▸ What the exercise asks:
Repeat the data exactly as it appears.

▸ Collected material:
··········
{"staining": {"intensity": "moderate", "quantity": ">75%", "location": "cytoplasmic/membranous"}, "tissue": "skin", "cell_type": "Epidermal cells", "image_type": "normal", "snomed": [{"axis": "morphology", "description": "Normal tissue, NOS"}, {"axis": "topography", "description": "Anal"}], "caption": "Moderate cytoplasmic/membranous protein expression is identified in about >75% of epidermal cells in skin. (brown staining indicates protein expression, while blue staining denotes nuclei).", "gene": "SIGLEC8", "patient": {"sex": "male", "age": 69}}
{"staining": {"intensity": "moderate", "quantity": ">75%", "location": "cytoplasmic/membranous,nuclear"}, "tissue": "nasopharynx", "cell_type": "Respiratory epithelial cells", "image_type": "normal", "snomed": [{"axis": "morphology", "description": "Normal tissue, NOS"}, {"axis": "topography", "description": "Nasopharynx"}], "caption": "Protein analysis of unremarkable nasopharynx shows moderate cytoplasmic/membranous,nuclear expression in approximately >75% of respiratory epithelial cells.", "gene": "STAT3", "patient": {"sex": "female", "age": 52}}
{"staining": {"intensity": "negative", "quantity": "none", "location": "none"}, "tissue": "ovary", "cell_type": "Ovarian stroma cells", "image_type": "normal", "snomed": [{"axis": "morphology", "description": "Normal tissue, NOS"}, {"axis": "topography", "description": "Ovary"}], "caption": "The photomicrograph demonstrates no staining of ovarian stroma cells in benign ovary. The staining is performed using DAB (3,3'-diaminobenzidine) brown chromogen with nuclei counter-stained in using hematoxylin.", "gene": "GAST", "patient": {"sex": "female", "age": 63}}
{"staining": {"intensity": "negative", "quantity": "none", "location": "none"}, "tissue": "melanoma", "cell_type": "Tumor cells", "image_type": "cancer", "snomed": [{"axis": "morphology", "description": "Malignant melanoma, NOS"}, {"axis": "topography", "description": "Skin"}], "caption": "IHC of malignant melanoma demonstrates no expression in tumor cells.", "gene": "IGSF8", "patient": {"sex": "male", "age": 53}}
··········
▸ Reply:
{"staining": {"intensity": "moderate", "quantity": ">75%", "location": "cytoplasmic/membranous"}, "tissue": "skin", "cell_type": "Epidermal cells", "image_type": "normal", "snomed": [{"axis": "morphology", "description": "Normal tissue, NOS"}, {"axis": "topography", "description": "Anal"}], "caption": "Moderate cytoplasmic/membranous protein expression is identified in about >75% of epidermal cells in skin. (brown staining indicates protein expression, while blue staining denotes nuclei).", "gene": "SIGLEC8", "patient": {"sex": "male", "age": 69}}
{"staining": {"intensity": "moderate", "quantity": ">75%", "location": "cytoplasmic/membranous,nuclear"}, "tissue": "nasopharynx", "cell_type": "Respiratory epithelial cells", "image_type": "normal", "snomed": [{"axis": "morphology", "description": "Normal tissue, NOS"}, {"axis": "topography", "description": "Nasopharynx"}], "caption": "Protein analysis of unremarkable nasopharynx shows moderate cytoplasmic/membranous,nuclear expression in approximately >75% of respiratory epithelial cells.", "gene": "STAT3", "patient": {"sex": "female", "age": 52}}
{"staining": {"intensity": "negative", "quantity": "none", "location": "none"}, "tissue": "ovary", "cell_type": "Ovarian stroma cells", "image_type": "normal", "snomed": [{"axis": "morphology", "description": "Normal tissue, NOS"}, {"axis": "topography", "description": "Ovary"}], "caption": "The photomicrograph demonstrates no staining of ovarian stroma cells in benign ovary. The staining is performed using DAB (3,3'-diaminobenzidine) brown chromogen with nuclei counter-stained in using hematoxylin.", "gene": "GAST", "patient": {"sex": "female", "age": 63}}
{"staining": {"intensity": "negative", "quantity": "none", "location": "none"}, "tissue": "melanoma", "cell_type": "Tumor cells", "image_type": "cancer", "snomed": [{"axis": "morphology", "description": "Malignant melanoma, NOS"}, {"axis": "topography", "description": "Skin"}], "caption": "IHC of malignant melanoma demonstrates no expression in tumor cells.", "gene": "IGSF8", "patient": {"sex": "male", "age": 53}}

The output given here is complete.